**Study questions:**
1. Determine whether each statement agrees with the Phillies column, answering yes or no and quoting the deciding words: (a) Ryan Howard's contract came through arbitration; (b) Cole Hamels's contract was renewed for $10 million; (c) winter arrived early in Philadelphia this year.
2. According to the Phillies column, why was the weak performance of several pitchers especially troubling? Answer in one to three sentences.

**Page extract:**
= Beginning of Section =

CD's Connect The Dots... Storm Clouds

Winter appears to have come late this year in Philadelphia. After unseasonably balmy forecasts, with sunny weather to match, the winds began to shift course recently and with the currents, seem to have blown away the equally balmy predictions of a first place finish for the Phillies. No need to ask the weatherman about the distant but oncoming...storm clouds on the horizon.

Perhaps it began with the surprising award of a 10 million dollar contract for slugger Ryan Howard via the oft contentious arrangement known as arbitration. Or maybe it was the cantankerous outburst of stylish lefty Cole Hamels after being informed his contract was being renewed for a mere $500,000. Even more probable was the unseemly performance of several hurlers who were being counted on to at least provide a credible back end to the pitching staff if nothing more.

= End of Section =

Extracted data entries
= Beginning of Section =

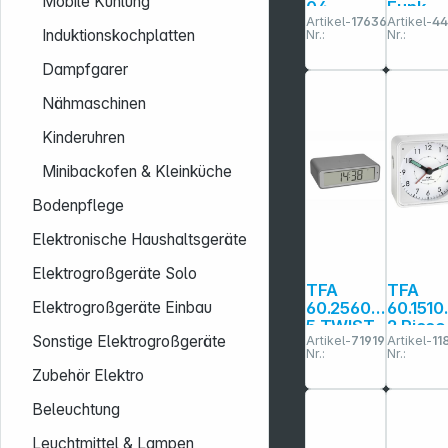
Mobile Kühlung
04
Funk-
Artikel-
176369
Artikel-
4
digitaler
Wandu
Induktionskochplatten
Nr.:
Nr.:
Timer
und
Dampfgarer
Stoppuhr
Nähmaschinen
Kinderuhren
Minibackofen & Kleinküche
Bodenpflege
Elektronische Haushaltsgeräte
Elektrogroßgeräte Solo
TFA
TFA
60.2560.1
60.1510
Elektrogroßgeräte Einbau
5 TWIST
2 Picco
Sonstige Elektrogroßgeräte
Artikel-
719196
Artikel-
11
grau
Funk
Nr.:
Nr.:
Funkwec
Wecke
Zubehör Elektro
ker
Beleuchtung
Leuchtmittel & Lampen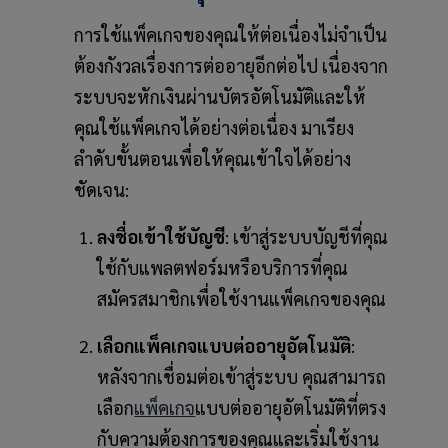
การใช้แพ็คเกจของคุณให้ต่อเนื่องไม่จำเป็น
ต้องกังวลเรื่องการต่ออายุอีกต่อไป เนื่องจาก
ระบบจะหักเงินผ่านบัตรอัตโนมัติและให้
คุณใช้แพ็คเกจได้อย่างต่อเนื่อง มาเรียง
ลำดับขั้นตอนเพื่อให้คุณเข้าใจได้อย่าง
ชัดเจน:
ลงชื่อเข้าใช้บัญชี
: เข้าสู่ระบบบัญชีที่คุณ
ใช้กับแพลตฟอร์มหรือบริการที่คุณ
สมัครสมาชิกเพื่อใช้งานแพ็คเกจของคุณ
เลือกแพ็คเกจแบบต่ออายุอัตโนมัติ
:
หลังจากเชื่อมต่อเข้าสู่ระบบ คุณสามารถ
เลือก
แพ็คเกจ
แบบต่ออายุอัตโนมัติที่ตรง
กับความต้องการของคุณและเริ่มใช้งาน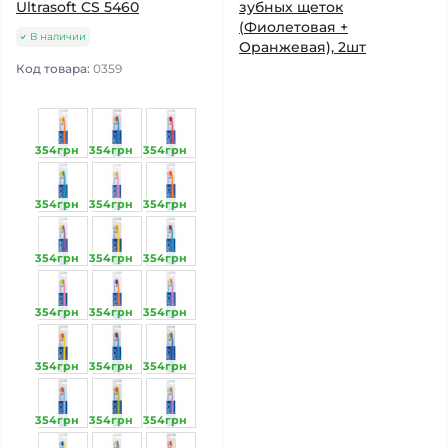
Ultrasoft CS 5460
зубных щеток
(Фиолетовая +
В наличии
Оранжевая), 2шт
Код товара:
0359
354грн
354грн
354грн
354грн
354грн
354грн
354грн
354грн
354грн
354грн
354грн
354грн
354грн
354грн
354грн
354грн
354грн
354грн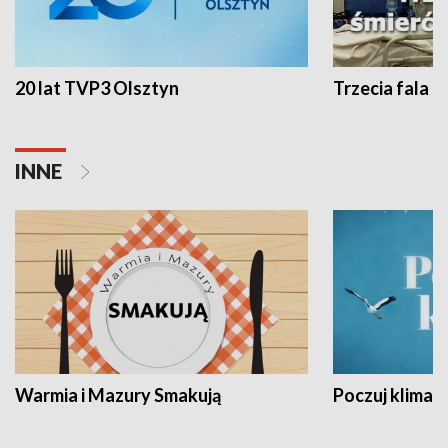
20 lat TVP3 Olsztyn
Trzecia fala -
INNE
Warmia i Mazury Smakują
Poczuj klimat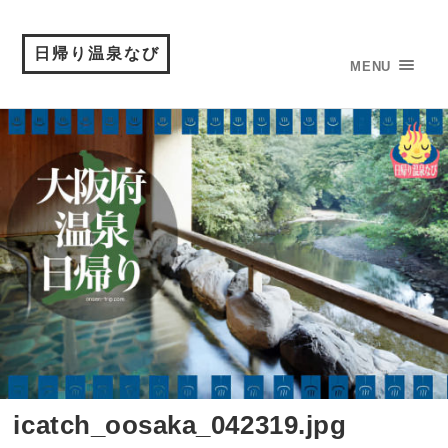
日帰り温泉なび
MENU
icatch_oosaka_042319.jpg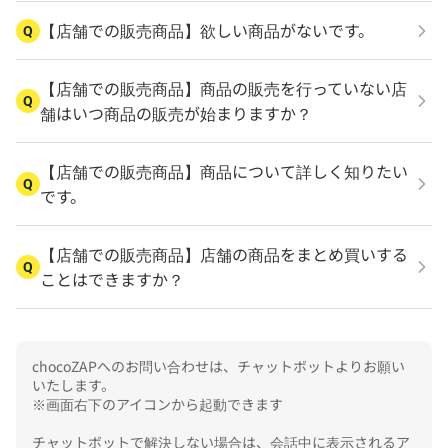
【店舗での販売商品】欲しい商品がないです。
Q
【店舗での販売商品】商品の販売を行っていない店
Q
舗はいつ商品の販売が始まりますか？
【店舗での販売商品】商品について詳しく知りたい
Q
です。
【店舗での販売商品】店舗の商品をまとめ買いする
Q
ことはできますか？
chocoZAPへのお問い合わせは、チャットボットよりお願い
いたします。

※画面右下のアイコンから起動できます

チャットボットで解決しない場合は、会話中に表示されるア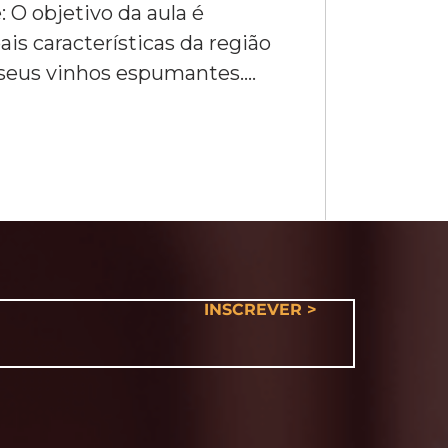
 O objetivo da aula é
ais características da região
eus vinhos espumantes....
INSCREVER >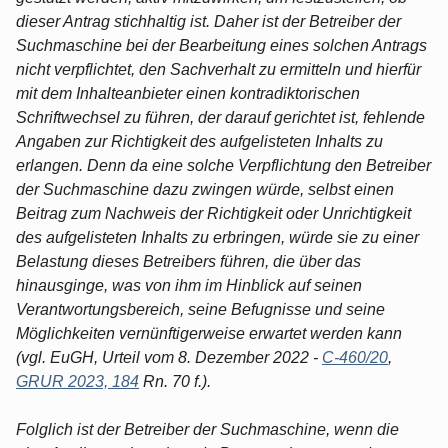
dieser Antrag stichhaltig ist. Daher ist der Betreiber der
Suchmaschine bei der Bearbeitung eines solchen Antrags
nicht verpflichtet, den Sachverhalt zu ermitteln und hierfür
mit dem Inhalteanbieter einen kontradiktorischen
Schriftwechsel zu führen, der darauf gerichtet ist, fehlende
Angaben zur Richtigkeit des aufgelisteten Inhalts zu
erlangen. Denn da eine solche Verpflichtung den Betreiber
der Suchmaschine dazu zwingen würde, selbst einen
Beitrag zum Nachweis der Richtigkeit oder Unrichtigkeit
des aufgelisteten Inhalts zu erbringen, würde sie zu einer
Belastung dieses Betreibers führen, die über das
hinausginge, was von ihm im Hinblick auf seinen
Verantwortungsbereich, seine Befugnisse und seine
Möglichkeiten vernünftigerweise erwartet werden kann
(vgl. EuGH, Urteil vom 8. Dezember 2022 -
C-460/20
,
GRUR 2023, 184
Rn. 70 f.).
Folglich ist der Betreiber der Suchmaschine, wenn die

= End of Section =

**Solutions:**
1.
(a) Yes: "a 10 million dollar contract for slugger Ryan Howard via the oft contentious arrangement known as arbitration"
(b) No: "his contract was being renewed for a mere $500,000"
(c) No: "Winter appears to have come late this year in Philadelphia."

2. The team had been counting on those pitchers to provide at least a credible back end to the pitching staff. Their poor showing therefore left that part of the staff in doubt.